BLOCKFP formats, large SRAM, and data tile multicast across multiple FPUs enable efficient execution of training workloads. The torus network is ideal for massive-scale training by connecting thousands of chips without relying on heavy switch networks.

Building Blocks

Chip

Wormhole Processor

Tenstorrent’s Wormhole processor is a lightweight and efficient building block for AI clusters. It delivers 164 TFLOPS of BLOCKFP8 (BF16) performance and 12 GB of memory.

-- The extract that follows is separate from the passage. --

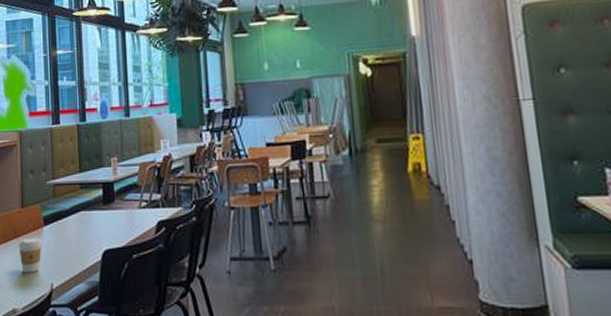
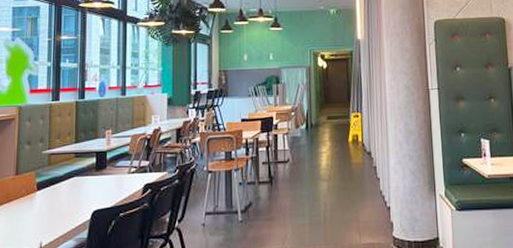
coffee cup: present [18,237,42,273] -> none [10,201,34,234]

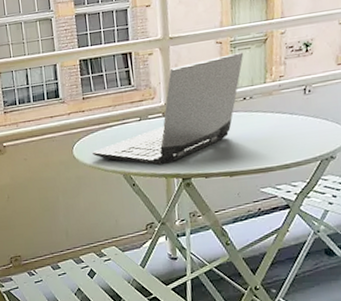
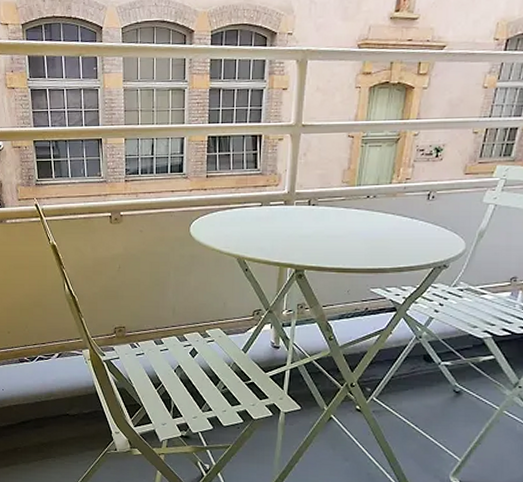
laptop computer: present [93,52,244,166] -> none [210,149,374,254]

While an individual chip may be weak, the true power of Wormhole emerges when many chips come together to form a single cluster.

Server

Galaxy Server

Tenstorrent’s Galaxy server is equipped with 32 Wormhole processors, delivering performance equivalent to a typical 8-GPU server.

Networking

Switchless Chip-to-Chip Torus Network

Every Wormhole processor is equipped with 3.2 Tbps Ethernet interfaces (16 x 200 Gbps), allowing direct connections with adjacent chips in the north, south, east, and west directions. All Wormhole processors in a cluster form a torus network, without requiring a complex switch network. This efficiently handles the communication patterns of typical AI workloads.

Inference Software

Moreh vLLM and MoAI Inference Framework

Moreh vLLM supports a wide range of models and delivers consistently optimized performance across diverse usage patterns. On top of this, MoAI Inference Framework supports optimal distributed inference including disaggregation, torus-aware scheduling and routing, and auto scaling.

Training Software

MoAI Training Framework

MoAI Training Framework transforms an entire cluster of Tenstorrent’s lightweight and scalable chips into a single PyTorch virtual device. It enables efficient LLM training on the Tenstorrent architecture.

Through our partnership with Tenstorrent and 3 years of joint development, we deliver a fully integrated solution from hardware to software ready to efficiently run a wide range of AI workloads.